Concerns over an economic slowdown in the world’s second-largest economy prompted China’s central bank to slash its benchmark lending rates again on Thursday.
The People’s Bank of China cut the one-year loan prime rate from 3.8 percent to 3.7 percent by 10 basis points. For the first time since April 2020, the PBOC reduced the one-year loan prime rate in December.
The five-year loan prime rate was decreased by 5 basis points from 4.65 % to 4.6 percent, the first cut since April 2020, when the country was in the grip of a coronavirus pandemic.
The lending rates for external and domestic loans in the country are influenced by loan prime rates.
According to Reuters, most new and outstanding loans in China are based on the one-year LPR, but the five-year rate has an impact on home mortgage pricing. According to a Reuters survey, the majority of participants believe China will cut both lending rates on Thursday.
According to Capital Economics, the rate decreases are part of the PBOC’s ongoing efforts to lower borrowing costs.
“Mortgages will now be slightly cheaper which should help shore up housing demand. The PBOC has already pushed banks to increase the volume of mortgage lending ,” noted Sheana Yue, the firm’s China economist, in a note released after the news.

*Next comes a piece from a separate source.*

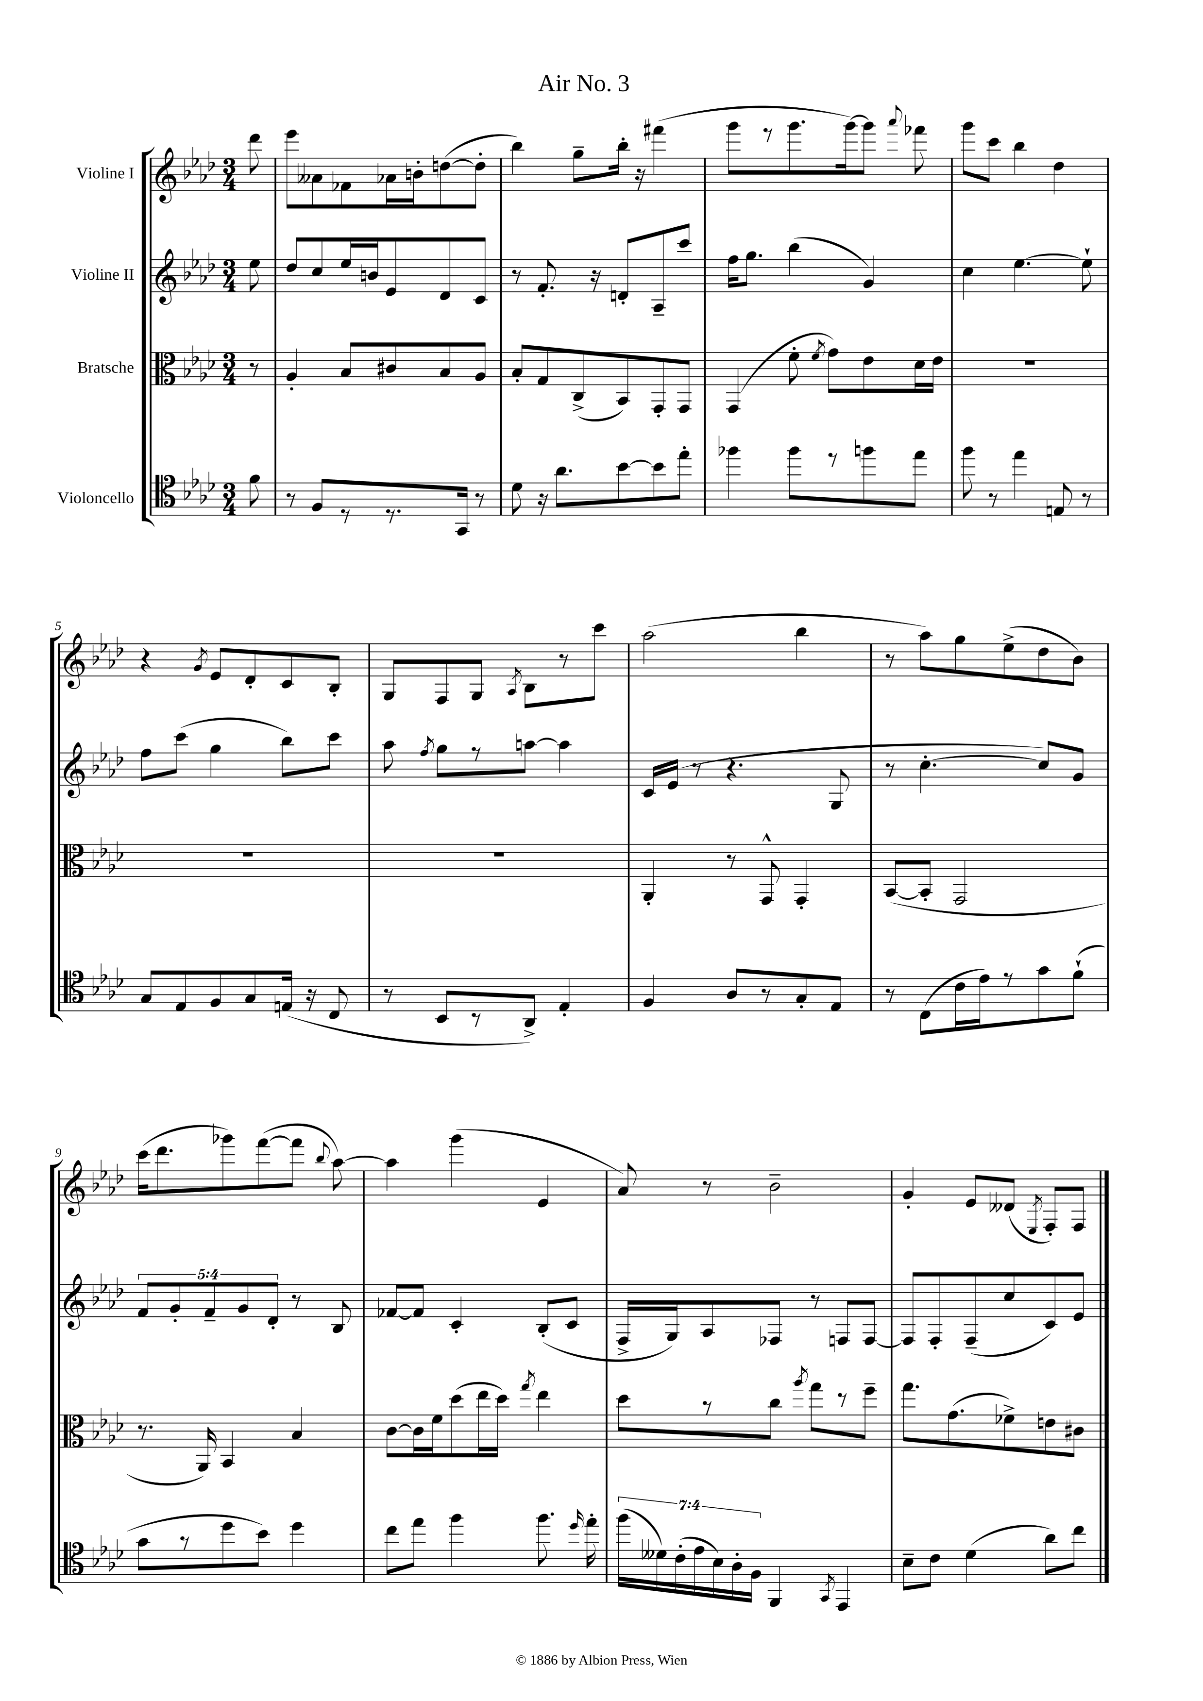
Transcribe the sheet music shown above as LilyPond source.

“Targeted support for property buyers does appear to be limiting one of the more severe downside risks facing the economy,” Yue noted.
Though China was the first major economy to recover from the effects of the pandemic, concerns about the economy’s long-term viability intensified last year. Consumer spending has slowed, rules have tightened, the property market has struggled, and Beijing’s zero-tolerance Covid policy has all contributed to this.
For the first time since April 2020, the central bank defied market forecasts and cut borrowing charges for medium-term loans on Monday.
The PBOC said it was lowering the interest rate on one-year medium-term lending facility loans worth 700 billion yuan ($110.33 billion) by 10 basis points, from 2.95 percent to 2.85 percent.
The central bank’s rate reduction, according to Bruce Pang of China Renaissance, will aid both the collapsing housing market and struggling small businesses.
He believes the various cuts provide a clear signal about policy direction. They indicate the central bank’s increased speed in lowering financing costs, easing pressure on the housing market, and boosting consumption and investment.
The Chinese economy increased by 8.1 percent in 2021, despite a decline in retail sales, thanks to constantly rising industrial production. Despite this, the figure fell short of economists’ expectations of 8.4% increase.